> _文書の抜粋_
:::::

日銀の資金循環統計によれば、日本銀行や財政融資資金を含む金融     機関が9割近くを保有しており、個人や企業の保有比率は、わずかしかありません。金融機関の中では、財政融資資金や日本銀行など公的機関が半分以上保有していることが分かります。外国人投資家の保有比率は、わずかに3.6%しかありません。これを根拠に「日本は外国から借金をしていないから大丈夫だ」などという人がいます。確かに日本国債は96.4%が日本国内で消化されています。それは単に、日本国債はリスクが高いわりに金利が低いので、外国人投資家にとって購入する魅力がないからにすぎません。ローリスク・ローリターン、ハイリスク・ハイリターンは賭け事の基本であり、マネーゲームと称される投機の世界では、いかにローリスク・ハイリターンを実現するかに血道をあげて取り組んでいます。シビアな外国人投資家が好き好んでハイリスク・ローリターンの日本国債を購入するとは思えません。

 日本国民が金融機関に預けたお金は、そのほとんどが国債を買うために使われています。郵便局からメガバンク、地方銀行にいたるまで、ほとんどの金融機関が国債漬けとなっているのです。銀行保有分は2004年度で約90兆円。つまり、日本国民は、個人的には国債を買っていなくても、間接的には、ほぼみんな国債の保有者です。また、預金・貯金だけでなく年金のために積み立てていた資金や保険のために積み立てていた資金も国債の購入に使われています。もし国債が暴落して紙切れになれば、それは私たちの金融資産もすべて吹き飛ぶことになるのです。
 日銀の資金循環統計によれば、2003年3月末時点における個人金融資産は約1369兆円になります。

:::::

> _データ集_
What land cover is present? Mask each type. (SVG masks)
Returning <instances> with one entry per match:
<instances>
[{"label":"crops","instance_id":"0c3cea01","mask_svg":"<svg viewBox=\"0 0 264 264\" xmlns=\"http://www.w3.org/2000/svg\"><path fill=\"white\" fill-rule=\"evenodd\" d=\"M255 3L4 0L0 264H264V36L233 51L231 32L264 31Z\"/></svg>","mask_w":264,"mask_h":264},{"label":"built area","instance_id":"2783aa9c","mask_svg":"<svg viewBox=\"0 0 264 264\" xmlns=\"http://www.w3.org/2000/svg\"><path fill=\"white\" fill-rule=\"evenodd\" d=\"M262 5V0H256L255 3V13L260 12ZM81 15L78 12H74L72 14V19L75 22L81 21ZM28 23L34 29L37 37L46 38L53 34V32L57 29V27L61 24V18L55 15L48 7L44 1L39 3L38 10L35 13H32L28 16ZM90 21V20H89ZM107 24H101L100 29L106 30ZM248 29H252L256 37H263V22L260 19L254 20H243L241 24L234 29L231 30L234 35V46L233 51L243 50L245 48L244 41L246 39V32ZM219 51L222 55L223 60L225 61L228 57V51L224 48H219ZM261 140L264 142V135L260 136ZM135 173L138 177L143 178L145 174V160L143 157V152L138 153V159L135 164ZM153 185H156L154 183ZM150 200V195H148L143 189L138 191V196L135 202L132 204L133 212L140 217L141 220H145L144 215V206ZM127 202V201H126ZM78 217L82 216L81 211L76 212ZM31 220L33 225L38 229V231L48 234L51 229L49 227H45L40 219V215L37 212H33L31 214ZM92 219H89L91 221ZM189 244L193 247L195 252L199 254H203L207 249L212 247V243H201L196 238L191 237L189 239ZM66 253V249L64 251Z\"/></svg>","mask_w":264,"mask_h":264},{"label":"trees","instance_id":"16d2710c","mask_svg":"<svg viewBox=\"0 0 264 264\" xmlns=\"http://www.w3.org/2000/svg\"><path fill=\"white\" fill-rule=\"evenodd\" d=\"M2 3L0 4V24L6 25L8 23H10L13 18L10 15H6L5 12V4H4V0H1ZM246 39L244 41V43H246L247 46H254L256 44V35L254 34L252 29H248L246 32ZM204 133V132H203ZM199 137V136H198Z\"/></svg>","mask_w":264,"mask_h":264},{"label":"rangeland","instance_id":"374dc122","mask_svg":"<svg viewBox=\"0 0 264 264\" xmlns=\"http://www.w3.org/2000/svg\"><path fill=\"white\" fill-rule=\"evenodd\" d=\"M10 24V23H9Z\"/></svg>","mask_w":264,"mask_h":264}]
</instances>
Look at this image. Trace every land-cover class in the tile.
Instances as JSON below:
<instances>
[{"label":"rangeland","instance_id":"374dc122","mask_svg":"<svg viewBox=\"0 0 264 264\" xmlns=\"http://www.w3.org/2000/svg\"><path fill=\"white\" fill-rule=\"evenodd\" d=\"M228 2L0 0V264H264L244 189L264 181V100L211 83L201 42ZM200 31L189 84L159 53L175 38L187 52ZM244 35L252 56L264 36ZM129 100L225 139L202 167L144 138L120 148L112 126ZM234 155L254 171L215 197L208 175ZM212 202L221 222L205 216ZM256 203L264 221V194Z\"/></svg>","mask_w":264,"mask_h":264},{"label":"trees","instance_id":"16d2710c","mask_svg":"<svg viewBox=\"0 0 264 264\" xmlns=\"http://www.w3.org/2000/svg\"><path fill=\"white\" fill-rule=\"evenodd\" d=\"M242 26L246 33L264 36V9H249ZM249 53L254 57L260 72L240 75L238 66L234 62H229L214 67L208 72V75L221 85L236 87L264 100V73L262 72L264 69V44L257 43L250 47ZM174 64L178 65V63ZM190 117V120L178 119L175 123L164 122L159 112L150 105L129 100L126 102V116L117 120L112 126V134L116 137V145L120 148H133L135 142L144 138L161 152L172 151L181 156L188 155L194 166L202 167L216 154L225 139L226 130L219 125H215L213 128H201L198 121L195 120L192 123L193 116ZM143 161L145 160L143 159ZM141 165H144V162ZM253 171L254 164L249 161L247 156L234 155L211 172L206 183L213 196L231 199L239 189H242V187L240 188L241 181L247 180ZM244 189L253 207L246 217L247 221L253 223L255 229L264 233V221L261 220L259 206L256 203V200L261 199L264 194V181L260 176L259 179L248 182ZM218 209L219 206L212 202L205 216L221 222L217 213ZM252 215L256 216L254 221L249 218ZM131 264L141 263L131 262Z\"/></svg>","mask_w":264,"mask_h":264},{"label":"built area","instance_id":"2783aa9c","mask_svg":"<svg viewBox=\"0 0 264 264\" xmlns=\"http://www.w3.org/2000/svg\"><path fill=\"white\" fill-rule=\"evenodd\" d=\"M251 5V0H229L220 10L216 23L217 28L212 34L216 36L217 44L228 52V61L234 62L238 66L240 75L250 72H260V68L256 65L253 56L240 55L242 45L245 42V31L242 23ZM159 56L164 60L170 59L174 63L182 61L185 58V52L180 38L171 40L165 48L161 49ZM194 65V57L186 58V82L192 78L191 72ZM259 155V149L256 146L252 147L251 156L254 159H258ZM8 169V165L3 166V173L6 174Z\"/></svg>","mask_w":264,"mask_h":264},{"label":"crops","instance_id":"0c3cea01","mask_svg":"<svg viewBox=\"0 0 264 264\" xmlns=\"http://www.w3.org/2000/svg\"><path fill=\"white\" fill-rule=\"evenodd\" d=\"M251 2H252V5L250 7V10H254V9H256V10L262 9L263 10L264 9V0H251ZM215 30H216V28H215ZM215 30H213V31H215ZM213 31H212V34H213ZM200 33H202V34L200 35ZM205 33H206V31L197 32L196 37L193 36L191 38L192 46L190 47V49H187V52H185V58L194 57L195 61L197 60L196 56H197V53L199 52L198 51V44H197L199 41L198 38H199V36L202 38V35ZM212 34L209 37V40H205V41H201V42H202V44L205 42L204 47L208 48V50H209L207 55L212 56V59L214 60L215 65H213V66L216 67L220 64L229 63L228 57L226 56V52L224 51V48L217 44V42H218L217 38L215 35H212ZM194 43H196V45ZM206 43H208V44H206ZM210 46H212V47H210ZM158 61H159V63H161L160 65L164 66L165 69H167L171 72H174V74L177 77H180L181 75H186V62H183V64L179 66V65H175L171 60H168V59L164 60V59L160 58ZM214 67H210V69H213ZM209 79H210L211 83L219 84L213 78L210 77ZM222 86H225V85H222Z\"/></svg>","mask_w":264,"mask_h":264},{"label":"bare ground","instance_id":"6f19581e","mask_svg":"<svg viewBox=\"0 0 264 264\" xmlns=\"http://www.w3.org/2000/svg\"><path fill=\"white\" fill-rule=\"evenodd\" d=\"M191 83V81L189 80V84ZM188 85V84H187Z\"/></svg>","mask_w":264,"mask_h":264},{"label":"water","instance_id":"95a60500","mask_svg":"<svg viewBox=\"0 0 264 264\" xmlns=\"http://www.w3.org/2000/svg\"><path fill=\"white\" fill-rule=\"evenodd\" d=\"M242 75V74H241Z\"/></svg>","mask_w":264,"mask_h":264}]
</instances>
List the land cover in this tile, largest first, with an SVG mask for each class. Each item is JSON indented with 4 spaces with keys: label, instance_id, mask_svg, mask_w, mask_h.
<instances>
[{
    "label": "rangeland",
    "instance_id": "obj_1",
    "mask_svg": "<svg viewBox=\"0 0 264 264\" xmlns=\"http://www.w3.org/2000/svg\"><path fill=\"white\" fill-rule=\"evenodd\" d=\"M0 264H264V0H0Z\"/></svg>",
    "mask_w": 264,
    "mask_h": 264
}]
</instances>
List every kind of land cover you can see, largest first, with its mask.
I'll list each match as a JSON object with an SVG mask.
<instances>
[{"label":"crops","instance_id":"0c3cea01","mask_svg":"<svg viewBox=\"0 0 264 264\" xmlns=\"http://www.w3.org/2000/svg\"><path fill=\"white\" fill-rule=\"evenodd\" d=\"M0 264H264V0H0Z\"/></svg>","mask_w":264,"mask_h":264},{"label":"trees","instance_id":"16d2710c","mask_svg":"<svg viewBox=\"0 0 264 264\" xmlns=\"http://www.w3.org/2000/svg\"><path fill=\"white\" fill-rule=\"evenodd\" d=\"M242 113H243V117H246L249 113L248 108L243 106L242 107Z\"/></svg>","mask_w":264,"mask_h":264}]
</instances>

:::::

> _やること_
日本国債を誰が持っているかについての文章を、最後の文のあとから書き継いでください。 資料はここでは使いません。

> _この問題の答え_
2005年3月末現在の長期債務残高は、公表されているだけでも918兆円。これに表に出ていない隠れ借金、政府が保証人となっている行政の下請け機関、特殊法人・公益法人等の借金約400兆円を加えると、個人金融資産の約1400兆円をもう直ぐ超えてしまいそうです。財務省試算によると2007年度のプライマリー・バランスは22兆5千億円の赤字。今年度よりも更に悪化していきます。返済に充てる財源(個人金融資産)がなくなった時、デフォルト*1する可能性は高いといわざるをえません。
 また、現在は金利上昇のトレンドにあり、この先、長期金利が上昇すれば、国債の新規消化と既発国債の利払いが困難になります。国債の新規消化ができなければ国家予算が組めなくなり、既発国債の利払い滞れば、日本経済と円に対する信用不安から、大幅なインフレと円安になる可能性が高いといわれます。日本円と日本国債の価格は、実質的な資産ではなく、日本国の評価であり、日本株式会社の株価のようなものです。会社が破産すれば、その会社の株券は紙屑になるのと同じように、国家の財政が破産すれば、円と国債の信用価値がなくなって、円と債券が紙くずになるのです。個人や会社ならば破産すれば債務は免責となりますが、国家には世界に共通の破産法がないため「免責」はありません。つまり債務は帳消しにならないから、歳出削減と大増税で再建するか、ハイパーインフレによって円と国債を紙屑化するしかないといわれています。そして、その日はすぐ近くに近づいています。

★ワンポイントレッスン★ 第一の波は2008年に来る
 1998年、自らを「世界の借金王」と自嘲した小渕首相率いる内閣は、景気対策として34兆円もの国債を発行しました。2008年、この国債のツケを一気に払う必要が出てきます。10年ものの国債を償還するために、約40兆円の借換債を発行しなければならないのです。ちなみに2008年には総計で135兆円の国債発行が必要となり、以降、この山が数年間続き、2017年度には167兆円に迫ります。2008年危機説の根拠はここにあります。40兆円といえば、その年の税収に匹敵する金額です。つまり、この年から借金の先送りだけで税収を使い切ってしまうことになるのです。

■コラム 個人金融資産1400兆円って誰が持っている?
 
 新聞紙上などで「日本人の個人金融資産は1400兆円」と報道されていますが、自分や周りの人々の生活をみてもそれほどあるように思えません。いったい誰がそんなにお金を持っているのでしょう?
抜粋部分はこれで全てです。